PARINGIN – Film dokumenter yang mengangkat peristiwa banjir bandang di Kecamatan Tebing Tinggi, Kabupaten Balangan, pada 27 Desember 2025 dipersiapkan sebagai media edukasi kebencanaan bagi masyarakat. Film yang diproduksi Badan Penanggulangan Bencana Daerah (BPBD) Balangan itu kini masih dalam tahap penyelesaian.
Bupati Balangan Abdul Hadi menilai dokumentasi tersebut tidak hanya merekam peristiwa bencana, tetapi juga menjadi bahan pembelajaran untuk meningkatkan kesiapsiagaan masyarakat menghadapi potensi bencana di masa mendatang.
“Dari sebuah bencana, seharusnya kita dapat memetik pelajaran yang jauh lebih penting sebagai bekal ke depan.
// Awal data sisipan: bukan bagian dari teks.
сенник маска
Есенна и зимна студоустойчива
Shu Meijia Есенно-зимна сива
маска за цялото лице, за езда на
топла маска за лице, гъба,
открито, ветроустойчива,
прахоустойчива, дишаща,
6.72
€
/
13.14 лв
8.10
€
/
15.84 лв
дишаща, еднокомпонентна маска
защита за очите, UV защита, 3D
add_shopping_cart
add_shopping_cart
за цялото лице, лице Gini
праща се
Agar kita mampu mempersiapkan diri lebih baik bila sewaktu-waktu menghadapi bencana lagi,” ujarnya saat memberikan sambutan terhadap film dokumenter tersebut, Jumat (31/7/2026).
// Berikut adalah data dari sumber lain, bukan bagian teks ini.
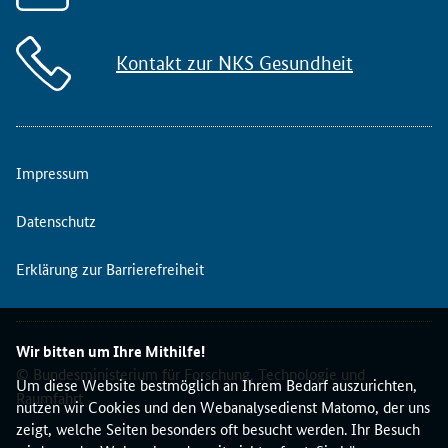
Kontakt zur NKS Gesundheit
Impressum
Datenschutz
Erklärung zur Barrierefreiheit
Wir bitten um Ihre Mithilfe!
© Bundesministerium für Forschung, Technologie und
Um diese Website bestmöglich an Ihrem Bedarf auszurichten,
Raumfahrt
nutzen wir Cookies und den Webanalysedienst Matomo, der uns
zeigt, welche Seiten besonders oft besucht werden. Ihr Besuch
Menurut Abdul Hadi, suasana dan kepanikan yang dirasakan masyarakat saat banjir bandang terjadi memang tidak dapat sepenuhnya tergambar dalam sebuah film. Meski demikian, dokumentasi itu tetap memiliki nilai penting karena merekam perjalanan penanganan bencana yang melibatkan berbagai pihak.
Ia berharap film dokumenter tersebut dapat dimanfaatkan sebagai materi edukasi, baik bagi masyarakat maupun generasi yang tidak mengalami langsung peristiwa banjir bandang di Tebing Tinggi.
“Film dokumenter ini bukan sekadar dokumentasi, tetapi juga menjadi materi penting untuk belajar dan mempersiapkan diri lebih baik lagi ke depannya. Bukan hanya untuk kita, tetapi juga generasi yang lahir setelah peristiwa banjir bandang itu,” katanya.
Saat ini, film dokumenter tersebut masih memasuki tahap akhir penyelesaian. BPBD Kabupaten Balangan berencana meluncurkan sekaligus menggelar pemutaran perdana film itu dalam waktu dekat.